Johnny angrily entered the empty room. “Geez,” he said, “what a couple of bums I’m working with.” He grabbed a wrench from the toolbox. “I’ll have to do it myself!” he muttered. “I should leave them here,” he continued, chuckling. “That would show ’em! It’s a long walk back to town.”
The sucking wind began again. The door slammed shut and locked. At the sound, Johnny looked and saw the pentagram. Before him, the creaking bed rose on its back legs, as though standing. Lying on the two pillows, side by side, were Tim and Bill. “You idiots!” Johnny said, holding his chest. “You almost gave me a heart attack!”
Creaking loudly, the bed began “walking” toward him. On its second “step,” the covers fell away. Only his friends’ heads were on the pillows. The bedclothes were drenched in bright blood.
Johnny heard the giggling. He ran to the door, but the knob spun uselessly in his hand. The wind increased, compensating for this victim’s size. The bed dropped to the floor with a thud, and the mattress again bent into a hungry mouth. Johnny fought the wind. “You’re not getting me!” he cried out.
The window! But he was on the third floor. It was better than ending up like Tim and Bill! He charged at it, breaking through. Screaming, he fell to the yard below.
The door creaked slowly open. The mattress bent into a frown.
Liam Wilson, the prissy realtor, waited for his call to be answered. “Mr. Casey,” he began. “Yes, I’m at the house. The truck’s here, and it seems pretty full, but I don’t see. . . Oh, dear God! Hold on!”
Wilson spotted something near the front hedges. He ran to it.
The man was definitely dead, his neck twisted in a way no living neck could twist.
Wilson looked up and saw the broken window. He put the phone back to his mouth. “There’s been a terrible accident. One of your men is lying here – dead. He seems to have fallen out a window. . . No, I don’t see any sign of the other two. Perhaps they’re in the house. . . Yes, you call the police and I’ll have a look inside.”

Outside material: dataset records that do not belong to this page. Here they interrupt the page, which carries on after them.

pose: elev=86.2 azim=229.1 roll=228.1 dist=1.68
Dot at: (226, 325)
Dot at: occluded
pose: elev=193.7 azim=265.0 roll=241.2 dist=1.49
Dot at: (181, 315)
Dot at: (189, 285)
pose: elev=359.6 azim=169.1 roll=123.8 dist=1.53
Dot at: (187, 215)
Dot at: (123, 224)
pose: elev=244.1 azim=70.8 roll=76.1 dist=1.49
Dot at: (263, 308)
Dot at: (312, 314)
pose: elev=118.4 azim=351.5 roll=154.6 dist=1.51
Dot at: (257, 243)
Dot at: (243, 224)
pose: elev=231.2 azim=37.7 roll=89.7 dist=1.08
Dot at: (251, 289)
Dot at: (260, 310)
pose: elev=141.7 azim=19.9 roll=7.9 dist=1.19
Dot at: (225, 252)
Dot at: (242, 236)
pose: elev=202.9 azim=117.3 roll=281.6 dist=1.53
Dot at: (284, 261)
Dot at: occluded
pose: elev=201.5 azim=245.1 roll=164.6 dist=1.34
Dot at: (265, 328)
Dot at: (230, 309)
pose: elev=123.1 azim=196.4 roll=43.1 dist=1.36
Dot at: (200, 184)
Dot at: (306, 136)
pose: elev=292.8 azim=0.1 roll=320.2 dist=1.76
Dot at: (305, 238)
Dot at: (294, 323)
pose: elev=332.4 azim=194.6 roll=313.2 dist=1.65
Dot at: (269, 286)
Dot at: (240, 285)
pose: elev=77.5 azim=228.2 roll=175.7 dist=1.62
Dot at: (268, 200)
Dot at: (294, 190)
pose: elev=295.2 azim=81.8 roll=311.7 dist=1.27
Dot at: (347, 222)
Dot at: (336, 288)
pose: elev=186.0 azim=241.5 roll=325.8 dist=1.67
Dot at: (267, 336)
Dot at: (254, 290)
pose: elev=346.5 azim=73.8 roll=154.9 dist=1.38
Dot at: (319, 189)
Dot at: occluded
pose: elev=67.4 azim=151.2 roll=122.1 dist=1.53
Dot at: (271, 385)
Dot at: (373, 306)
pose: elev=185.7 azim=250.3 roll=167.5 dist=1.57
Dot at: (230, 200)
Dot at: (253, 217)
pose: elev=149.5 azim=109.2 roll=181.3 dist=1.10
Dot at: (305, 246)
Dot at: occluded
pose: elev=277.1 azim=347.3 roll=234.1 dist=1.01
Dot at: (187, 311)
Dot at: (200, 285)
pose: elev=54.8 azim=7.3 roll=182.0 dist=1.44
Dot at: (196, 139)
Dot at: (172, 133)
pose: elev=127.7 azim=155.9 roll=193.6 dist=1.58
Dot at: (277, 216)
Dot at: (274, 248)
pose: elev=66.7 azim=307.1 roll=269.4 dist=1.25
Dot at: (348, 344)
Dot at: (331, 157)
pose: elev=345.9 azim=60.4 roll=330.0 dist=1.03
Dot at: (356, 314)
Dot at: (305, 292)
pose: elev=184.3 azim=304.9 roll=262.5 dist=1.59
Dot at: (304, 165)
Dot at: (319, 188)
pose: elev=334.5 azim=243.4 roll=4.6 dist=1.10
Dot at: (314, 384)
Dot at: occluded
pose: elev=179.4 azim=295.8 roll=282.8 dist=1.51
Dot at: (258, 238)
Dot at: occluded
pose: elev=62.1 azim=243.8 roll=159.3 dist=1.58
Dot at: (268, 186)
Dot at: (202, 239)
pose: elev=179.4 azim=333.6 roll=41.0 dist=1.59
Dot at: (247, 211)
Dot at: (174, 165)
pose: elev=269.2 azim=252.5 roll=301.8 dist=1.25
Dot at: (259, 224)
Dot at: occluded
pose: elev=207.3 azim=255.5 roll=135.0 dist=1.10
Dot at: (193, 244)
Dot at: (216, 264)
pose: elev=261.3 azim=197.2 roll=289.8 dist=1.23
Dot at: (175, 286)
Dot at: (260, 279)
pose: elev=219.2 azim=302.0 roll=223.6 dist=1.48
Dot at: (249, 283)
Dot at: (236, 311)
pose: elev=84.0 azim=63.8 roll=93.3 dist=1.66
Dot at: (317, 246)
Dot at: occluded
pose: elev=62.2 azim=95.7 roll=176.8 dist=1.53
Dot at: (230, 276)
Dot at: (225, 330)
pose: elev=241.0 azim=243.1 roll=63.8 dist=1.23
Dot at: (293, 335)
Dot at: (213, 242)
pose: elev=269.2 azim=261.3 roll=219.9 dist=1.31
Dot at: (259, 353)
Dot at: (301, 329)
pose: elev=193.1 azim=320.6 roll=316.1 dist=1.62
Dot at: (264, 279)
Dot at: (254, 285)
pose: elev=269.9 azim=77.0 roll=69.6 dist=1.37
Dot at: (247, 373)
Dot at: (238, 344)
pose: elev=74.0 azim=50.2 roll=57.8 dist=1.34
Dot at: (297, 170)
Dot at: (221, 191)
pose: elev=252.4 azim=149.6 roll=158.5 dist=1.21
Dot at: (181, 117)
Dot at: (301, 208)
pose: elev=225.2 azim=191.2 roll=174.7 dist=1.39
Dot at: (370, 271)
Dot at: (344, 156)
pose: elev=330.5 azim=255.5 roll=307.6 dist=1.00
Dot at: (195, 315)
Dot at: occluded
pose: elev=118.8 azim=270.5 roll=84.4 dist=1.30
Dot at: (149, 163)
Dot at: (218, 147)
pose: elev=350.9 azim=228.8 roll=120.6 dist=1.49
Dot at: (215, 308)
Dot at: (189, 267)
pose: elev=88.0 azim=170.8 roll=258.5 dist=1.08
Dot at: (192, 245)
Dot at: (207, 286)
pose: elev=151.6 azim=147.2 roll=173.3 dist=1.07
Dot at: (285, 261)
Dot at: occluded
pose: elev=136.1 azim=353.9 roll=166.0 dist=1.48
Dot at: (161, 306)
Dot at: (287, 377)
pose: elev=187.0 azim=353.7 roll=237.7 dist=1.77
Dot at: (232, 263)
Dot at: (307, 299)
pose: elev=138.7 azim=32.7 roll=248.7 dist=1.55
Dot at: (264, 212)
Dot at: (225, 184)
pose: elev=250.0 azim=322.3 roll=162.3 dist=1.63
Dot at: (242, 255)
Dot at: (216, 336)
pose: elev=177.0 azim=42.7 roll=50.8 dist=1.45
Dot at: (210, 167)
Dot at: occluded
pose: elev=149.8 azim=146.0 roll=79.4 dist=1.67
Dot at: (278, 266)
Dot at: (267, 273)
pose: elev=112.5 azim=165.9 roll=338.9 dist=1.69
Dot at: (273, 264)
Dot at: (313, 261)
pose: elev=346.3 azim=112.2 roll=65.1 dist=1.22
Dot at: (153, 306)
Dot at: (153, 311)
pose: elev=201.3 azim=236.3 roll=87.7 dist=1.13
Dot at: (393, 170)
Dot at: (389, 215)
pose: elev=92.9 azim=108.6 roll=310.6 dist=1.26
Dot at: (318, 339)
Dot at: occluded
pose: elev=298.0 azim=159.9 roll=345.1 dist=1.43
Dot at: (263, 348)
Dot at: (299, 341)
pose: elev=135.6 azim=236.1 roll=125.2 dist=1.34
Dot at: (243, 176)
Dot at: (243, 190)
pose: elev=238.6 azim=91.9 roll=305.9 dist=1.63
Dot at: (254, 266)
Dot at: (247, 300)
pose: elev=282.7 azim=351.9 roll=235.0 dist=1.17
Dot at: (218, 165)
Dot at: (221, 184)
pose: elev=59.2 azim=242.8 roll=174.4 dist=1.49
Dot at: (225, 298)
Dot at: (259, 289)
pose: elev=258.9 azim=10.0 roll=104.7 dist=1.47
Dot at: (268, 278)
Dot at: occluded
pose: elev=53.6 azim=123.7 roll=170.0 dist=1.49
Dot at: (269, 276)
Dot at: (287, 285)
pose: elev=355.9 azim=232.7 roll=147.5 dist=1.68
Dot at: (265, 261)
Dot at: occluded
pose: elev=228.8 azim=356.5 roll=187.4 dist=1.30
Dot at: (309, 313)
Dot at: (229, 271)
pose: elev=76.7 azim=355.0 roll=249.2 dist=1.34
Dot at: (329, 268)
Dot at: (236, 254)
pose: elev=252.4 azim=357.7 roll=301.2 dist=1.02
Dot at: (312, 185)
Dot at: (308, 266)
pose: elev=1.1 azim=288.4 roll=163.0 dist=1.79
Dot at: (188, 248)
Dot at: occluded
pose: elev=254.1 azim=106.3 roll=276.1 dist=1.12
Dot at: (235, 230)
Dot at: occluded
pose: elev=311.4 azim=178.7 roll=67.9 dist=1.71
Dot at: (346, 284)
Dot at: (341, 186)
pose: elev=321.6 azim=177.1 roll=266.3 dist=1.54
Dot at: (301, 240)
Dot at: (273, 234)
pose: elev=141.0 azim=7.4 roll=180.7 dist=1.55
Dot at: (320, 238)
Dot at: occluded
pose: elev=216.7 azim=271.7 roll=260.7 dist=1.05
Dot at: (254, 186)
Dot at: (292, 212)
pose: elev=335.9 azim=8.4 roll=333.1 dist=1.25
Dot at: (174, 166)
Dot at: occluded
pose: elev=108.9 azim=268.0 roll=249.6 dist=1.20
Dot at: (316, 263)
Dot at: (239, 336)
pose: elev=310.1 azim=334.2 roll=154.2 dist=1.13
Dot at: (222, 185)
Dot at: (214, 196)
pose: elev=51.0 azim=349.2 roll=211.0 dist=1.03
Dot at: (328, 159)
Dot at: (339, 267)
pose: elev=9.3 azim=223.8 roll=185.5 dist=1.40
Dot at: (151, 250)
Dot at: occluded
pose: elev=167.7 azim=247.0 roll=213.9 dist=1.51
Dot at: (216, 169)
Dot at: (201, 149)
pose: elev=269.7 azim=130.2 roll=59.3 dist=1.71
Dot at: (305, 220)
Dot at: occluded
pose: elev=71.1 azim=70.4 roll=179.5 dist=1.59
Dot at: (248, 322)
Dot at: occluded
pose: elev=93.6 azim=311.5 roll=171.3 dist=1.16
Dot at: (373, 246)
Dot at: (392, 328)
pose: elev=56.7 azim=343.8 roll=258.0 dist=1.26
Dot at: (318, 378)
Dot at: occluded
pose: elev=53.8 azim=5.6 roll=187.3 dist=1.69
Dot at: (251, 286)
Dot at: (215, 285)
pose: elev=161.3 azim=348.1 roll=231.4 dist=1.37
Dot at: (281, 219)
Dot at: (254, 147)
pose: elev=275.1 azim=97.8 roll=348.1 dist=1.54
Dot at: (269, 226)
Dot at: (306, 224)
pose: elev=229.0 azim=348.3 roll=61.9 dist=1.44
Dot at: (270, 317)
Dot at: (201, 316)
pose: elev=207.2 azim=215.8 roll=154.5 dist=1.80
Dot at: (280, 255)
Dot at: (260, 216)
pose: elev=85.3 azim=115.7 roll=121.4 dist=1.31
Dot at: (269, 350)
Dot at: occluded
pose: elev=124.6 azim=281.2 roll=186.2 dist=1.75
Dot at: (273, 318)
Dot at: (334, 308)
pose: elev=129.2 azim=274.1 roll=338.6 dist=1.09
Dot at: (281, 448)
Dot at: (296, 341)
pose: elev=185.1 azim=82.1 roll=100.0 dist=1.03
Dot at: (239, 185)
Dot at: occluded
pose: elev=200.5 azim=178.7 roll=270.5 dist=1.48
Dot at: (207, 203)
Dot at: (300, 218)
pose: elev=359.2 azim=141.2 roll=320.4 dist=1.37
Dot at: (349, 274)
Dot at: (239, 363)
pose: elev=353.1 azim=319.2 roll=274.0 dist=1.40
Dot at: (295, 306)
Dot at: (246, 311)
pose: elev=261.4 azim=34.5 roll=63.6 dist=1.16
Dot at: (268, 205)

Liam ended the call and added, “They’d better be in there.”
Wilson found no signs of the other two movers. He looked at the broken window. Now he’d have to get that fixed for his client as well! He redialed Mr. Casey.
“I don’t see the other men anywhere. . . Everything’s out of the house, except for one old bed. . . Well, I’ll have to hire another company, won’t I? My client was very particular that nothing should remain. . . No, I won’t be hiring another one of your crews. With all due respect to your dead man, I now have to get someone else to finish the job and repair this broken window. . . Yes, send someone over to retrieve your truck. After I see what the rest of this will cost me, we’ll work out an equitable arrangement for the work your men did complete. . . Goodbye.”
He ended the call. “What a waste of time!” he grumbled.
He dialed the office. While he waited for someone to answer, he admired the old bed. The bedspread and sheets were a glimmering white. They felt like damask to him. It was so tempting to pull the covers back, lie down, and take a nap.
“Jean, it’s me,” he began after the receptionist picked up. “I’m at the property, and I’m going to be here longer than I expected. Can you please find me another moving company and a guy to replace a broken window? … I’ll explain later. … Thank you.” He ended his call and sighed. “A realtor’s work is never done,” he said. He heard giggling and looked through the broken window. Schoolchildren likely, he thought, though he didn’t see any. It was that time of day.
He had only a few seconds after the door slammed shut and locked and the sucking wind began to realize how wrong he had been.